Centralized security policy management

Tier: Ultimate
Offering: GitLab Self-Managed
Status: Beta

History

The availability of this feature is controlled by a feature flag. For more information, see the history. This feature is subject to change and may not ready for production use.

Centralized security policy management allows instance administrators to designate a compliance and security policy (CSP) group and apply security policies across multiple groups and projects from a single, centralized location.

When you create or edit a security policy in the CSP group, you can scope it to:

Specific groups and subgroups: Apply the policy only to selected groups and their subgroups.
Specific projects: Apply the policy to individual projects.
All projects in the instance: Apply the policy across your entire GitLab instance.
All projects with exceptions: Apply to all projects except those you specify.

When you designate a CSP group to serve as your centralized policy management hub, you can:

Create and configure security policies that automatically apply across your instance.
Scope policies to specific groups, projects, or your entire instance.
View comprehensive policy coverage to understand which policies are active and where they’re active.
Maintain centralized control while allowing teams to create their own additional policies.

Prerequisites

GitLab Self-Managed.
GitLab 18.2 or later.
You must be instance administrator.
You must have an existing top-level group to serve as the CSP group.
To use the REST API (optional), you must have a token with administrator access.

Set up centralized security policy management

To set up centralized security policy management, you designate a CSP group and then create policies in the group.

For more information, see instance-wide compliance and security policy management.

Enable global approval groups

To support approval groups globally across your instance, you must:

Enable security_policy_global_group_approvers_enabled in your GitLab instance application settings.

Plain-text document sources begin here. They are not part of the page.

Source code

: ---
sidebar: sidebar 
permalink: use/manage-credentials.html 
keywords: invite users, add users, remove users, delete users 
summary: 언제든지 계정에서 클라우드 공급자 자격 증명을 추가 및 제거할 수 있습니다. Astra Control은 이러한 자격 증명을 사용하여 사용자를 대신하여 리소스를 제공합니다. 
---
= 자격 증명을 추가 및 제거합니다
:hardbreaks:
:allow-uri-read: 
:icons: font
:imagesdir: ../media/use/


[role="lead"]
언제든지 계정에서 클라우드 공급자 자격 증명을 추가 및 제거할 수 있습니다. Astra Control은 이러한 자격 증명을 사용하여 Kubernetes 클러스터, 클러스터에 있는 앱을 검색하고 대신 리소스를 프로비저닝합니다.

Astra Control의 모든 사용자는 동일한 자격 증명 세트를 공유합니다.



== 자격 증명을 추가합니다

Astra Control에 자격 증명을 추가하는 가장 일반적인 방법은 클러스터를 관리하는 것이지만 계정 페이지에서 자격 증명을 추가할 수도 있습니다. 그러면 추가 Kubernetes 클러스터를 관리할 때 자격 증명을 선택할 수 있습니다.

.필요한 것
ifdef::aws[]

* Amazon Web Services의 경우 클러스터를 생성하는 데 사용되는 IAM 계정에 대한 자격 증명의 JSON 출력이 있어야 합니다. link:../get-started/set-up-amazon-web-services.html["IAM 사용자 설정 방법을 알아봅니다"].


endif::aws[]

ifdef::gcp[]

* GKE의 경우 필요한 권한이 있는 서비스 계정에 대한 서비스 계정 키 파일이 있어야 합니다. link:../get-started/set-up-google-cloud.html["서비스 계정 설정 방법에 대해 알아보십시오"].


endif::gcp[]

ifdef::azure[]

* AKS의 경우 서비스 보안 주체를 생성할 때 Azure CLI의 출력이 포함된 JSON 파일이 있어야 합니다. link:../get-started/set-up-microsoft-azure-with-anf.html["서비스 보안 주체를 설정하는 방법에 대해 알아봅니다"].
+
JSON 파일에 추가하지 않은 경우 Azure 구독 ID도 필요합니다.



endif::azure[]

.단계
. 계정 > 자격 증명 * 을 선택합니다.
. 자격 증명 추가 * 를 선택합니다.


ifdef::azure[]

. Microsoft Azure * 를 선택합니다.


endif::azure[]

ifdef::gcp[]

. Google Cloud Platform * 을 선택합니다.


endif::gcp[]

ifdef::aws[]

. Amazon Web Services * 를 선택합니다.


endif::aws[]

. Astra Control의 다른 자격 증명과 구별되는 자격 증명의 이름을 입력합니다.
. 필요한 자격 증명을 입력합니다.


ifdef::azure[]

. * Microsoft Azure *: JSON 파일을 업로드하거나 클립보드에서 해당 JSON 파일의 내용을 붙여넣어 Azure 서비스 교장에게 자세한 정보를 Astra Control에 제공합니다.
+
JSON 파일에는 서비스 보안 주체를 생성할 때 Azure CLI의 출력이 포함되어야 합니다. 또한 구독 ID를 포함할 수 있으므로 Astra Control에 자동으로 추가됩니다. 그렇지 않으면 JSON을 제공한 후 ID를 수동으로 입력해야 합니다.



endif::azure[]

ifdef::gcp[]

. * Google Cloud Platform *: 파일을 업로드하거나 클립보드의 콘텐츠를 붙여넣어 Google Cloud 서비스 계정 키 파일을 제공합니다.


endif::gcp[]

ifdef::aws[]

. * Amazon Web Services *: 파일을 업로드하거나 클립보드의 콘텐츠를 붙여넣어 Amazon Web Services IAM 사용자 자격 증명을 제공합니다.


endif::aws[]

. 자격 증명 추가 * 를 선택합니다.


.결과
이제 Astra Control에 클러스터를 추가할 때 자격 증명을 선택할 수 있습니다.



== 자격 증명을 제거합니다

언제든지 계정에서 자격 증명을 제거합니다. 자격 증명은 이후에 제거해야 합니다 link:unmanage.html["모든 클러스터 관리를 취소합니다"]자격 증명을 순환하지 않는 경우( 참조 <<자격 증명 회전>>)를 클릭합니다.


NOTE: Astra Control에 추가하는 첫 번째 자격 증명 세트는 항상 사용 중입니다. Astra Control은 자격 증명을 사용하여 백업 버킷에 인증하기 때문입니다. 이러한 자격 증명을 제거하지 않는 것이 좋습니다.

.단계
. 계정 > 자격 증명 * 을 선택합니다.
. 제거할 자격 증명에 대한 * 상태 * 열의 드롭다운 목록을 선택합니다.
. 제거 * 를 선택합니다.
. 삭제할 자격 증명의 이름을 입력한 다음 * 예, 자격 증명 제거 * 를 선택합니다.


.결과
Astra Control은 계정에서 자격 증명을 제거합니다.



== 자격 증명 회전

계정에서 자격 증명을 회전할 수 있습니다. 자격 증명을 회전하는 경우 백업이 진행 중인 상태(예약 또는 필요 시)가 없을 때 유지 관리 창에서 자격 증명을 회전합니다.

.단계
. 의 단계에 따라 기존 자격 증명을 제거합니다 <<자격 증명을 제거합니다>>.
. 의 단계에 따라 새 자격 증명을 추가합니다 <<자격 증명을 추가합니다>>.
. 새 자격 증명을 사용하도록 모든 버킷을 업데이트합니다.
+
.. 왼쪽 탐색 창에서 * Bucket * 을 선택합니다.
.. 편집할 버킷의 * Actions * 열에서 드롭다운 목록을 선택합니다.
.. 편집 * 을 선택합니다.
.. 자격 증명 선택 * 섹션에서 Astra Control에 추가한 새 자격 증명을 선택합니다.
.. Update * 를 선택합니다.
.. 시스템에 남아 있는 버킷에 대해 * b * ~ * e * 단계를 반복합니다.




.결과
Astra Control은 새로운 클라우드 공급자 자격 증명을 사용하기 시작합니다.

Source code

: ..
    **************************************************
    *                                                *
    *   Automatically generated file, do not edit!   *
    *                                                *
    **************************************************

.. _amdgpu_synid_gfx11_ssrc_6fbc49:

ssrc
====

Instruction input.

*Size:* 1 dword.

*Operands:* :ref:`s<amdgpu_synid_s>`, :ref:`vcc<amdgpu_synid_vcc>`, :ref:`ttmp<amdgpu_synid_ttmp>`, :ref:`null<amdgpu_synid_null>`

Create security policies in the CSP group

To create the policies:

Go to your designated CSP group.
Go to Secure > Policies.
Create one or more security policies as you typically would. Before you save each policy:
- In the Policy scope section, select a scope to apply the policy to:
  - Groups: Apply the policy to specific groups and subgroups.
  - Projects: Apply the policy individual projects.
  - All projects: Apply to the entire instance.
  - All projects except: Apply to all projects with specified exceptions.
Save your policy configuration.

Policy storage and configuration

CSP policies are stored in a policy.yml file in the designated CSP group, similar to how group policies are managed. CSP policies use the same configuration format as existing security policies.

Policy synchronization

Depending on the number of groups and projects in scope, policy changes may take some time to apply across your instance.
The synchronization process uses background jobs that are automatically queued when you designate a CSP group, create policies, or update policies.
Instance administrators can monitor background job processing in Admin Area > Monitoring > Background jobs.
To verify that policies are successfully applied in a target group or project, go to Secure > Policies in the group or project.

Troubleshooting

Policy does not appear in the target group or project

Verify that the policy scope includes the target group or project.
Verify that the CSP group is properly designated in the admin settings.
Verify that the policy is enabled in the CSP group.
Policy changes may take time to be applied. See policy synchronization for more information.

Performance concerns

Monitor policy propagation times, especially with large scope configurations.
Consider scoping policies to specific groups or projects instead of applying the policies to all projects.